И пошел опять полосовать себя уж обитым и потому злым веником.

— Между лопаток, батя, уж больно згально выходит у тебя, — зудили бойцы, и Минаков старался, а кончив, не мог ни сидеть, ни стоять — лег на пол и закатил глаза. На этот раз его уже отливали холодной водой, за которой снова бегал Охватов, закрываясь ведерком.
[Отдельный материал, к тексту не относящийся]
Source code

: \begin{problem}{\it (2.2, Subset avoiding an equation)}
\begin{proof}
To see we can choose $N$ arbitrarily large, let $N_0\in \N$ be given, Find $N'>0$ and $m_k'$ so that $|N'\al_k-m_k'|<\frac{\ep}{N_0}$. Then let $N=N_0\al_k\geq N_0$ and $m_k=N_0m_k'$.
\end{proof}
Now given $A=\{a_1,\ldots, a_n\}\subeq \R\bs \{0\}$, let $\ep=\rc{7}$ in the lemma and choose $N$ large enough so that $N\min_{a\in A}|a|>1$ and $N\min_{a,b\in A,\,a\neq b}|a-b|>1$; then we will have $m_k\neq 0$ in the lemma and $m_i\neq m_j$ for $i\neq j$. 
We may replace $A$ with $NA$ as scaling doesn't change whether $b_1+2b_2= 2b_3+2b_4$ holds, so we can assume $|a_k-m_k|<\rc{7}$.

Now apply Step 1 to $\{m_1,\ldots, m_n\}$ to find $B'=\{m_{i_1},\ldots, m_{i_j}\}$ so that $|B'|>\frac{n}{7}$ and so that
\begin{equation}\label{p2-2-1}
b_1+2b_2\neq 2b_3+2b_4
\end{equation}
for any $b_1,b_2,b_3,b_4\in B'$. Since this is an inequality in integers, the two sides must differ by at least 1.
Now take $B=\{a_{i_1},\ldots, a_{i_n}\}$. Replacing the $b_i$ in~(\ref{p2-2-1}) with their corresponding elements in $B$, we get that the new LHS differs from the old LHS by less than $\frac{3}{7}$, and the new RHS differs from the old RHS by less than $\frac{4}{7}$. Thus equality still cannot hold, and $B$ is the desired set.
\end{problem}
Здесь же, в бане, надевали чистое белье, и тело радовалось ему, как празднику, а вымытые и нежно-румяные солдаты лицом походили на детей. И не было ругани.
XXVI
Выйдя из бани, Минаков и Охватов поднялись на бережок, где росли старые черные липы, о которые чесали когда-то свои худые бока крестьянские лошади и коровы, потому и кора на деревьях была залощена, и в трещинках ее застряли клоки шерсти. Они сели на дуплистый, давнишнего среза пень и закурили. Молчали, потому что никак не могли освоиться со странным ощущением того, что после бани вся одежда на них сделалась велика и была будто с чужого плеча, но телу было в ней приятно, легко и ласково. Повертев перед глазами недокуренную из охватовской махры самокрутку, Минаков бросил ее, потом поднял с земли и вытряс табак в ладонь.